BRIAN
When Brian was fourteen, he came home from school with a black eye. This wasn’t the first time. The other kids would call him shorty, small fry, half stack, oompa-loompa, and he would try to shrug it off, try not to let their words bother him, but they would always keep at it and after a time he wouldn’t be able to hold back.
This was soon after his mother lit out for Eugene, and lately his father had been trying too hard to be a father. Clapping his son on the back. Calling him buddy. Talking loudly about trucks and fishing and basketball. When he saw the black eye, he grabbed his son by the chin and eyed him closely and asked what happened. Brian shrugged and said, “Some shit.” They went out then and bought some boxing gloves, black ones, so that his father might teach Brian the old one-two combo followed by a roundhouse.
In their backyard he told Brian, “Stand like you stand when shooting a gun.” He placed one foot in front of the other. “It’s the same principle.” He lifted his right glove before his mouth and positioned his left next to his cheek. “Now put up your dukes. Now bend your knees and bounce on your toes. Good. Now hit me.” Brian took a step forward and hesitated. “Hit me,” his father said. “Hit me, you puss.”
This was the first time his father had ever called him a name. Brian felt a stab upon hearing it and jabbed his father in the belly. “Harder. Like you mean it.” Brian swung with everything he had. His father stepped aside with his leg angled out to trip. The force of Brian’s swing carried him over it and he lay sprawled out in the dirt. “Get up.” Brian did as he was told, a bit hot and watery around the eyes. “You punch like a girl. Punch like you got balls.” His tone was almost furious.
Brian forgot about his stance, his gloves, and lunged, swinging like a street fighter. His father’s body, so huge compared to his, eluded Brian with a few quick steps. His father faked a shot to his chest and Brian flinched and cowered, pitched forward by the pain he anticipated.

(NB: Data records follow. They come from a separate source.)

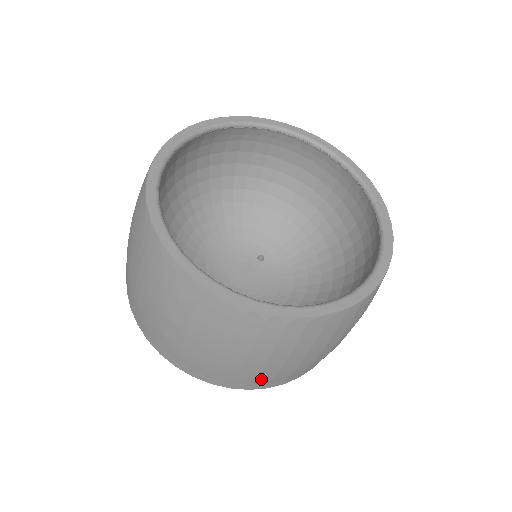
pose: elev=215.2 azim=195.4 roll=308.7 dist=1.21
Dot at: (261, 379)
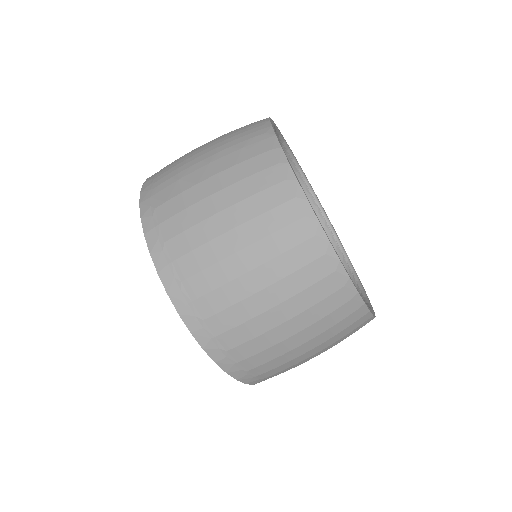
Dot at: (201, 281)
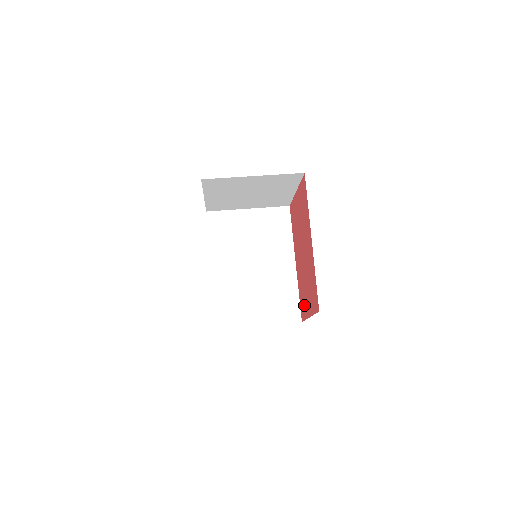
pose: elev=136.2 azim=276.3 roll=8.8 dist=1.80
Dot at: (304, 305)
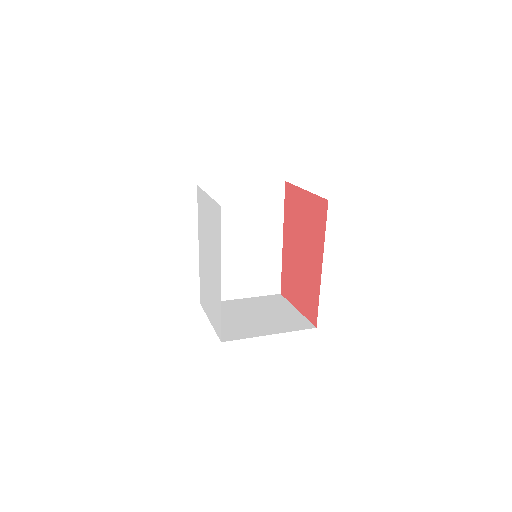
Dot at: (289, 290)
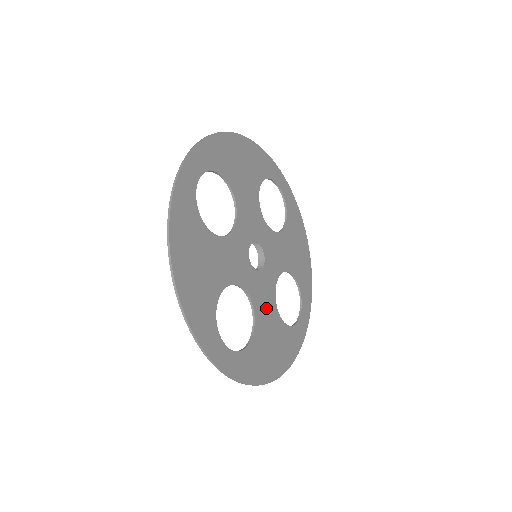
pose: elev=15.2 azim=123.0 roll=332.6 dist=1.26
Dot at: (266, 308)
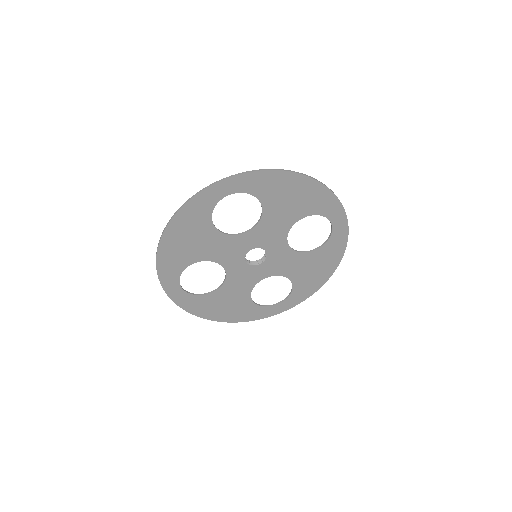
Dot at: (239, 286)
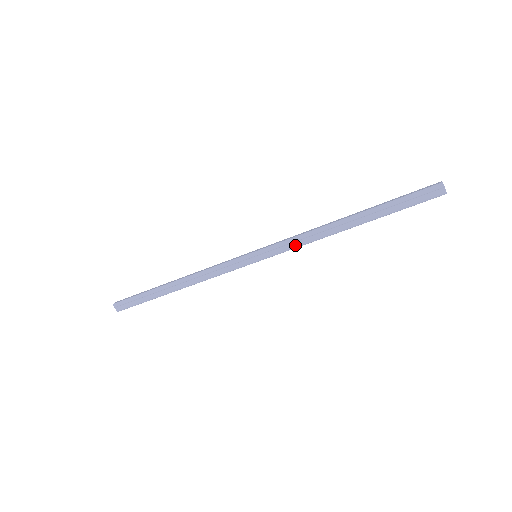
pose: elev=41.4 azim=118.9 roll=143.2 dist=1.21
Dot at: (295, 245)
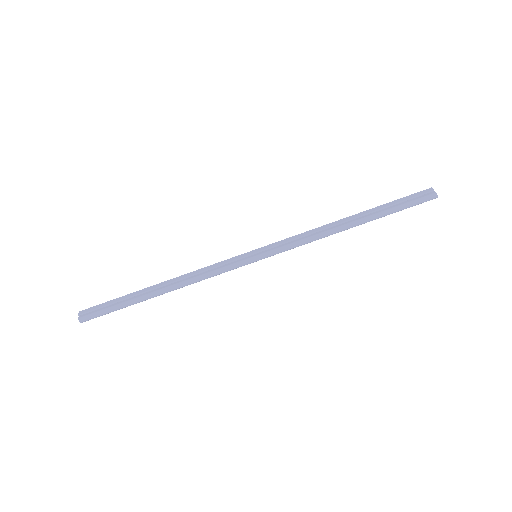
Dot at: (297, 241)
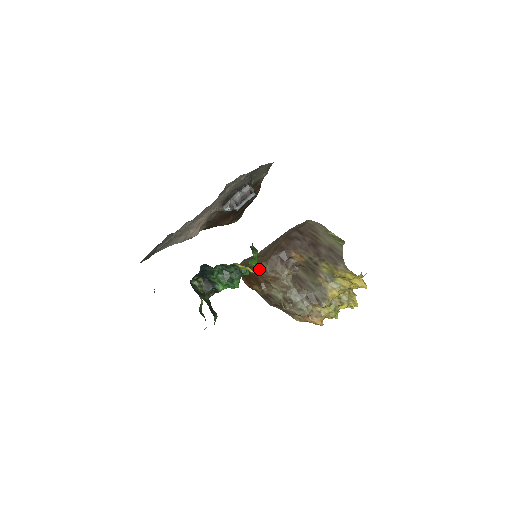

“Come on,” his father said. “I haven’t even hit you and you’re acting like I hit you. You’re practically bawling.” Brian tried to calm himself, to breathe. He assumed the classic boxer pose and sprang forward and his father short-punched him in the mouth. Brian didn’t know if it was the pain or the shock or the humiliation, but he went down—with a clash of his teeth—and stayed down, crying.
He remembers a deep purplish blood rushing all over his gloves when he put them to his mouth, as if his father’s fist had tapped the deepest blood in his body. “Oh, no,” his father said. “No, no, no.” Pulling off his gloves, pulling Brian into a hug. “I’m so sorry. I’m so, so sorry.” Both of them crying.
Later, his front tooth turned gray, eventually fell out, and Brian woke up with twenty dollars under his pillow. His smile had a hole in it for over a year before the orthodontist implanted a false tooth whiter and squarer than the rest. During this time he learned not to smile. He learned how to talk by barely moving his lips.
Sometimes he thinks about the hole—how vulnerable it made him feel, how his tongue constantly probed it—when he hunches before locks to prick them with his tools. Every house is a mouth. Her house is a mouth.